I have a few things to say about this “we need to publicly witness a death in order for the slain person to be grievable” rationale. https://twitter.com/theintercept/status/1259506428521467906
1. I need white people to stop being interlocutors of Mamie Till and every other mother or family member of a murdered black person. Their justifications for seeing a lynched body or video and your — to paraphrase — perverse white viewership are not the same.
2. I need us to be extremely judicious about our uses of “we” with regards to racial violence. Who is “we”? What do “we” need to bear witness to? Instead of using “we” use “I”: all these white-penned articles compelling “us” to bear witness are just personal confessionals anyway.
3. Natasha wrote a book, and one of the chapters is called “Looking at Corpses.” The chapter is not only about the fact that we do not often see the corpses of white people on the news or social media, but that there’s a deliberate over-presentation of non-whites.
She seemed to take my critique to heart, I guess that was not the case. No hard feelings, I know how journalism works.
4. The whole idea of “grievable lives” is, in my unsolicited opinion, racist.
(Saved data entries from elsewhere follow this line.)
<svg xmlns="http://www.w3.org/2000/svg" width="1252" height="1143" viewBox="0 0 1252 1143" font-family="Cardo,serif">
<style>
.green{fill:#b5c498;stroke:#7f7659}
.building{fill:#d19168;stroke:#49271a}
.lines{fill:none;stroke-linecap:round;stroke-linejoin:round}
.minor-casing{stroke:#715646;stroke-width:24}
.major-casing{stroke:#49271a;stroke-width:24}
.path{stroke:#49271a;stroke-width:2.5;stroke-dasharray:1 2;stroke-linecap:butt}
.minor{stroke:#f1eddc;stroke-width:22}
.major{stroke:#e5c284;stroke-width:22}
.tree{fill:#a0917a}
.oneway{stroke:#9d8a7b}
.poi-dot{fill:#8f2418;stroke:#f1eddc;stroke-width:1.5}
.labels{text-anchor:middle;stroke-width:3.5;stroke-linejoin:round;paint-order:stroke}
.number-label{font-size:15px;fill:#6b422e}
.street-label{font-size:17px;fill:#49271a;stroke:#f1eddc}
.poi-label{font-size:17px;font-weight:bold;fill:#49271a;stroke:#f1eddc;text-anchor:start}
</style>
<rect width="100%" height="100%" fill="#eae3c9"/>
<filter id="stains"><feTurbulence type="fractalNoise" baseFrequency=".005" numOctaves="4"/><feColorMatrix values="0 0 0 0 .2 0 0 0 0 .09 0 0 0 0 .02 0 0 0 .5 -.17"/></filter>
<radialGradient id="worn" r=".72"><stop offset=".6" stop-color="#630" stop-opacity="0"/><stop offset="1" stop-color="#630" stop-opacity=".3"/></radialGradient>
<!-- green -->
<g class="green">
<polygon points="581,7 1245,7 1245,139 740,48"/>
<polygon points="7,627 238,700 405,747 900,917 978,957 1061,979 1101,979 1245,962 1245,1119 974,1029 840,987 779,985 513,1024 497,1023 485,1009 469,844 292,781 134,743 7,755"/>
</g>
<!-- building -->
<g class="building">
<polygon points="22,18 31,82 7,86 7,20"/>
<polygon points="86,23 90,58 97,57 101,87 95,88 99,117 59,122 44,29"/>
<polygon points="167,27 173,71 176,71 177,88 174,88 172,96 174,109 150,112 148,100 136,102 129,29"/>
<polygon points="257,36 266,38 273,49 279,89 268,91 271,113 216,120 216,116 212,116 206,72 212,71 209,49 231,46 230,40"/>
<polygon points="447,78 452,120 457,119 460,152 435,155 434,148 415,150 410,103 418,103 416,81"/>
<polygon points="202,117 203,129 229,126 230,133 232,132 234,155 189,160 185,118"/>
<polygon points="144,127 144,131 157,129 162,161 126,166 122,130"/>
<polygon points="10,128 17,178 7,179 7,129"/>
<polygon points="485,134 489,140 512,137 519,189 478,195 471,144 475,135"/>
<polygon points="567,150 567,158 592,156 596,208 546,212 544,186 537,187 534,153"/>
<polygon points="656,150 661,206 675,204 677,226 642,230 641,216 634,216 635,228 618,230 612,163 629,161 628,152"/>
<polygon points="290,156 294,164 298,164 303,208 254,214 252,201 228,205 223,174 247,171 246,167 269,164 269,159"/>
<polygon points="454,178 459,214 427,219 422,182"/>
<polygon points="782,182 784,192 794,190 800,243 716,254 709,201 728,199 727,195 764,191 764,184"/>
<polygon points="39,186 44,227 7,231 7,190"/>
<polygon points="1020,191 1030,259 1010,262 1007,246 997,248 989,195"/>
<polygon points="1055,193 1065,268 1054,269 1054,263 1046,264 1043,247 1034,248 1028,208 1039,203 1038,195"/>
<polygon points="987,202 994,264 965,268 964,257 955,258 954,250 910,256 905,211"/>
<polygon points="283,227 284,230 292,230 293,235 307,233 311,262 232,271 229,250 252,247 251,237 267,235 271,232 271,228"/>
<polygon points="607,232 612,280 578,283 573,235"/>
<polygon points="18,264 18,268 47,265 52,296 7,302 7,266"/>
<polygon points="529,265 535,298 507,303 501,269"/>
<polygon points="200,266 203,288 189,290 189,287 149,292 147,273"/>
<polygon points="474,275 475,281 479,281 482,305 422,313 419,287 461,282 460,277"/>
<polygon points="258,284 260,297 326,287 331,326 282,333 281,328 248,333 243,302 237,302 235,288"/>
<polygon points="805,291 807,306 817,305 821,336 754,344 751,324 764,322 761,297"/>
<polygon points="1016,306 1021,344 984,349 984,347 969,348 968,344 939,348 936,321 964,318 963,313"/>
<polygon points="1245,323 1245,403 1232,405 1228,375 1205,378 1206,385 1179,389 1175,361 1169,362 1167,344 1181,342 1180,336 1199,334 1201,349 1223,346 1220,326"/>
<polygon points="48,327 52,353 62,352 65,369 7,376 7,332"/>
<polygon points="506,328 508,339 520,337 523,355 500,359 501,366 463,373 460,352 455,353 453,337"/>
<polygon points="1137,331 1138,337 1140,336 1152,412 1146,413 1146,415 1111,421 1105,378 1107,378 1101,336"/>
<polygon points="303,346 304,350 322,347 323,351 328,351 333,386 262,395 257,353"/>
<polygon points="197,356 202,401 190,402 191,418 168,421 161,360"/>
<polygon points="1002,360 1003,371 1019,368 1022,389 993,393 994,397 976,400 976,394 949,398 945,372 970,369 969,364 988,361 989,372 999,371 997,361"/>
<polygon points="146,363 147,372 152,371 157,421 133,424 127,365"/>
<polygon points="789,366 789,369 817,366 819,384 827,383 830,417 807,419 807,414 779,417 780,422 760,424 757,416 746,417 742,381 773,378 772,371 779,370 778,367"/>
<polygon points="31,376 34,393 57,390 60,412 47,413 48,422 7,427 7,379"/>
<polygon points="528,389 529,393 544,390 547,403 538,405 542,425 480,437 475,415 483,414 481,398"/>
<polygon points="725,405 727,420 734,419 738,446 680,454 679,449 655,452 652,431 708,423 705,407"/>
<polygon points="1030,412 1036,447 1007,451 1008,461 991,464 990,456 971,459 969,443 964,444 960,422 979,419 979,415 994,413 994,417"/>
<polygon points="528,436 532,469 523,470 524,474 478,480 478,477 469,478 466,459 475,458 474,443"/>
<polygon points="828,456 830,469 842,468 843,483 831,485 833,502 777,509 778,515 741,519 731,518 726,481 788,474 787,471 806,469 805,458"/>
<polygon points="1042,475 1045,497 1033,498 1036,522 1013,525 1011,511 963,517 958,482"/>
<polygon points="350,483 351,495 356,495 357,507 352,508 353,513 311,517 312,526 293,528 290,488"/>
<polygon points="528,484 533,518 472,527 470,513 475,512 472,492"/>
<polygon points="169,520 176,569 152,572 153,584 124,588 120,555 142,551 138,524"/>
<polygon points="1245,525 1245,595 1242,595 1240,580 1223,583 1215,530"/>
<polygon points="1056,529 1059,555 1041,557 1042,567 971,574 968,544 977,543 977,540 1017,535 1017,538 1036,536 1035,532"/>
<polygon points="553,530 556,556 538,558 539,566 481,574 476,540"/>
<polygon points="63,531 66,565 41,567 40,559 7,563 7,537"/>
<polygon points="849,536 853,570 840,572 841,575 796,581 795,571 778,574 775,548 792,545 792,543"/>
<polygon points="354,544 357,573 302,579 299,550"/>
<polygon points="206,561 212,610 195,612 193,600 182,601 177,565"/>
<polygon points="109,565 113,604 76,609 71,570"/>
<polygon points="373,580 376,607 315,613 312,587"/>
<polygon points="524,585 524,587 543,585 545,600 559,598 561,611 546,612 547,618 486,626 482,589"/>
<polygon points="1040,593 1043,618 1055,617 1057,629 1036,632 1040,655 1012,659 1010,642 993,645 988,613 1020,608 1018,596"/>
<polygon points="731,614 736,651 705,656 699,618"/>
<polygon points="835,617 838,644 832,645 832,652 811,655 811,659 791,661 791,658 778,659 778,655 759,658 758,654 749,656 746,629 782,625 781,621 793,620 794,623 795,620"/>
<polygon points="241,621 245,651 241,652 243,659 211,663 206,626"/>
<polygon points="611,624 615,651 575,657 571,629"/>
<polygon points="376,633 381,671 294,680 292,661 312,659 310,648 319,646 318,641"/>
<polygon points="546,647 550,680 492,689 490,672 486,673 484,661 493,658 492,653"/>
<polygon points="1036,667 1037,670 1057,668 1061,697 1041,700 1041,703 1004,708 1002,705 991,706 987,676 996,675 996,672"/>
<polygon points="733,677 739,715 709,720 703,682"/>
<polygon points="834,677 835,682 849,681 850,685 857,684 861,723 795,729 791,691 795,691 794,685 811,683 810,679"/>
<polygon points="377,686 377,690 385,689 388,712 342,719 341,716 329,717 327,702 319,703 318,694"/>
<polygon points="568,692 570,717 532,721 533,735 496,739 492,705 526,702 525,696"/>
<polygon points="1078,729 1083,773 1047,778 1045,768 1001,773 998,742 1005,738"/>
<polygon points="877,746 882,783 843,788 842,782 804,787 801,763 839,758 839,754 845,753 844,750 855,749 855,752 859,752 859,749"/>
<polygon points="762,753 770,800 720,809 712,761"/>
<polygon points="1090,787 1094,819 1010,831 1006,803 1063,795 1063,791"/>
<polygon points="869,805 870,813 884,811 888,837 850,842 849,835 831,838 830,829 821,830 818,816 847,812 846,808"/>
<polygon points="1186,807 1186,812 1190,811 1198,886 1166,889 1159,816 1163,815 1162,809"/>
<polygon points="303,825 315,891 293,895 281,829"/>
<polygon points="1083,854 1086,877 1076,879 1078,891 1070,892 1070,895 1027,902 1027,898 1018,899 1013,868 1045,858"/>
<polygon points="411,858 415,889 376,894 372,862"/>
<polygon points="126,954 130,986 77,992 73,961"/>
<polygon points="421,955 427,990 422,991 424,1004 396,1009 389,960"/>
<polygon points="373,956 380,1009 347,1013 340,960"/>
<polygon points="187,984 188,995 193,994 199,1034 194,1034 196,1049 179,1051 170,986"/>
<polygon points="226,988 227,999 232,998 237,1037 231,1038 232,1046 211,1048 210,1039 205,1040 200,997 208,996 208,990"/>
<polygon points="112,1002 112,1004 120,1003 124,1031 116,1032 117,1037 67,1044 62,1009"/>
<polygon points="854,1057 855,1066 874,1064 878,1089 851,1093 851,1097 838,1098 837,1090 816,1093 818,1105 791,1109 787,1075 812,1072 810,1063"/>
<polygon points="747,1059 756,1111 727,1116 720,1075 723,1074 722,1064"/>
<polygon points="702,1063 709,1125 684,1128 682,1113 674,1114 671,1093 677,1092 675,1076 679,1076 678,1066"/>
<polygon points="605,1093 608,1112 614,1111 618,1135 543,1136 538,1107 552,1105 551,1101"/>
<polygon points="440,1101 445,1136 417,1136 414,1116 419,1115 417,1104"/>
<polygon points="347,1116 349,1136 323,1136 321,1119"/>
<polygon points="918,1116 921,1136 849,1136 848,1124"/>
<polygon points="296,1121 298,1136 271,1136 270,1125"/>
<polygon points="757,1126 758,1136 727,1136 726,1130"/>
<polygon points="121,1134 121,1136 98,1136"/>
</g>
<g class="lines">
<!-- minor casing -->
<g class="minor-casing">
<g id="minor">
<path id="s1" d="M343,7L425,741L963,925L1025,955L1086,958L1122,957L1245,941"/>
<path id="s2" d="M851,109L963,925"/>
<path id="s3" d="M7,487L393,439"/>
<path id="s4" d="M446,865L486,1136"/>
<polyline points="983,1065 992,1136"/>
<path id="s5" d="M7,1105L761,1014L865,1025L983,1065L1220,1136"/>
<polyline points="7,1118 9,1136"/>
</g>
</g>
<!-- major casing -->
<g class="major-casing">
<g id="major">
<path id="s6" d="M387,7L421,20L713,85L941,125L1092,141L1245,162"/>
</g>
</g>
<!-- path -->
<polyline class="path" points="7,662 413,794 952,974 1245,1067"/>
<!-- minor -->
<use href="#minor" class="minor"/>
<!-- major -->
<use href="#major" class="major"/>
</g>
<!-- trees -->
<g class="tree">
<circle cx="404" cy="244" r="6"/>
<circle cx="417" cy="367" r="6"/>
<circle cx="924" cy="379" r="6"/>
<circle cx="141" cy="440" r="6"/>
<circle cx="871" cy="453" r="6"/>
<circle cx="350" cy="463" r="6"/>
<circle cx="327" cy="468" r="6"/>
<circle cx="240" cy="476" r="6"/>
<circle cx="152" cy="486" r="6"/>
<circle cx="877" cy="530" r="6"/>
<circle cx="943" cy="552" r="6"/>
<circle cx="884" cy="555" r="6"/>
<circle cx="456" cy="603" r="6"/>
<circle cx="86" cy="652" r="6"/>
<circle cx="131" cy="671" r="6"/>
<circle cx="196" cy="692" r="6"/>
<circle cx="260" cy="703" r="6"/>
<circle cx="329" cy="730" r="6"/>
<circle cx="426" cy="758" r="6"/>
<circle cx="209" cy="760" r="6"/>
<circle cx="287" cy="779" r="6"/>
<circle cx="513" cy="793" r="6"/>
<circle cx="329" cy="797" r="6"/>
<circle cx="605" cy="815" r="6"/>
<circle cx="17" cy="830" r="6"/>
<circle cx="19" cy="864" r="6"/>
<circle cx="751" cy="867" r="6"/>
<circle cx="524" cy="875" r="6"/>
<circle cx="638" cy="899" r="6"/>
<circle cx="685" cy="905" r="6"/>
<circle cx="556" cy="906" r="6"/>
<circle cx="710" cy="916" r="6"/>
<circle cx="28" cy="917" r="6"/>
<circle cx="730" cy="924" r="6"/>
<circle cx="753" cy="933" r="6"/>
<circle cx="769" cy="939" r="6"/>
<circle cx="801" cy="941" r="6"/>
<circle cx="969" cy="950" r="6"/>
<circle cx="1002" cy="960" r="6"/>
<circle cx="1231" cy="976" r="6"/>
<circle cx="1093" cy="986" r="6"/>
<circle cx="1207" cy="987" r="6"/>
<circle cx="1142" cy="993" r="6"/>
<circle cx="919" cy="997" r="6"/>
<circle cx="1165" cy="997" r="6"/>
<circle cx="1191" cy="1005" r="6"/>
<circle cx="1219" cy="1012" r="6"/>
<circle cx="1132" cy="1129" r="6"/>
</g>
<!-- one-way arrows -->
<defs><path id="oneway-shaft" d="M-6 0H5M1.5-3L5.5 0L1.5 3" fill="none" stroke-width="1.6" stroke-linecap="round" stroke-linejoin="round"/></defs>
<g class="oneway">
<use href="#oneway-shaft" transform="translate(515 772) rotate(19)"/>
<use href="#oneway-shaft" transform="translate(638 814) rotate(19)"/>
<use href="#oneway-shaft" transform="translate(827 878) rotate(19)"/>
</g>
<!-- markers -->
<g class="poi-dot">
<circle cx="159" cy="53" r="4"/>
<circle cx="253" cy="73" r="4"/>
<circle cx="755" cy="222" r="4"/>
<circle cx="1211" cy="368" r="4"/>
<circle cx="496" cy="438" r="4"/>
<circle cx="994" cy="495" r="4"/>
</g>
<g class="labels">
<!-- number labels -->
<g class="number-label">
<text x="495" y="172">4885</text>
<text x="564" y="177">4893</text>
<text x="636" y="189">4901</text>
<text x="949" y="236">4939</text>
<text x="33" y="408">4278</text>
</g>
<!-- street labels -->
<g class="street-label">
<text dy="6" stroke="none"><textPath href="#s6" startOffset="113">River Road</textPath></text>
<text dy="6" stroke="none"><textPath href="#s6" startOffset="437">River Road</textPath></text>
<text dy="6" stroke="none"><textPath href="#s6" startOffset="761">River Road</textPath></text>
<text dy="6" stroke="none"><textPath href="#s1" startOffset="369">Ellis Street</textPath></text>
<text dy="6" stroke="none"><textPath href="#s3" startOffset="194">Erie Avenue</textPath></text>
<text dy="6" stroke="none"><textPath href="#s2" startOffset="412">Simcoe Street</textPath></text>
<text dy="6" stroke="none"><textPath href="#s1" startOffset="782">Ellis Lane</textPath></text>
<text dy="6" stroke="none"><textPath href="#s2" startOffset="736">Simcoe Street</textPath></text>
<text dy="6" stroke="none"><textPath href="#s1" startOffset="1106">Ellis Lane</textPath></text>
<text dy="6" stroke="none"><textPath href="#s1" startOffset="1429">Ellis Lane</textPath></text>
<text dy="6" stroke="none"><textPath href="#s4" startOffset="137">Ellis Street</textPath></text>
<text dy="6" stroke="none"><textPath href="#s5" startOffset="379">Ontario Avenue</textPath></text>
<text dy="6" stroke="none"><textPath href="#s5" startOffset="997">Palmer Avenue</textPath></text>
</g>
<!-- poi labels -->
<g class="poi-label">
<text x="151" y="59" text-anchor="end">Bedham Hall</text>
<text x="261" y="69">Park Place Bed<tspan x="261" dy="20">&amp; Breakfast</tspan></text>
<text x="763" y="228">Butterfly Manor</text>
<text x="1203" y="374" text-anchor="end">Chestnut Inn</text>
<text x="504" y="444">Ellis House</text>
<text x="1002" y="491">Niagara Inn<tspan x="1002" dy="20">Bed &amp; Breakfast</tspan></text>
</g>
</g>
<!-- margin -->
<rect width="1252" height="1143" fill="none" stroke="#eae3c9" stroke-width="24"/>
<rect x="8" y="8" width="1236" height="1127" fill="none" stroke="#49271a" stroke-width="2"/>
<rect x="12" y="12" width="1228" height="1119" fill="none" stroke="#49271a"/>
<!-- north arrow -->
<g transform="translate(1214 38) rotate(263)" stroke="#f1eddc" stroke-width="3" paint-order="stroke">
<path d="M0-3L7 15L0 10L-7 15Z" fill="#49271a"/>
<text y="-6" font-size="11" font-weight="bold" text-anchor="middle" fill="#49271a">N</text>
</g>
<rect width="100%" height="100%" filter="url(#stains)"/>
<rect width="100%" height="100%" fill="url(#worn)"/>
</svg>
A death does not need to be literally seen for an individual/life to be grieved, otherwise the value of one’s life — here, black life — rests squarely with the sensibilities of the [white] witness.
The innocence of a victim — ie the nature of their death and a retrospective audit of their life — only needs to be assessed if you do not know how white supremacy functions and/or if you do not believe in black claims to life (or the claims made around the brutality of death).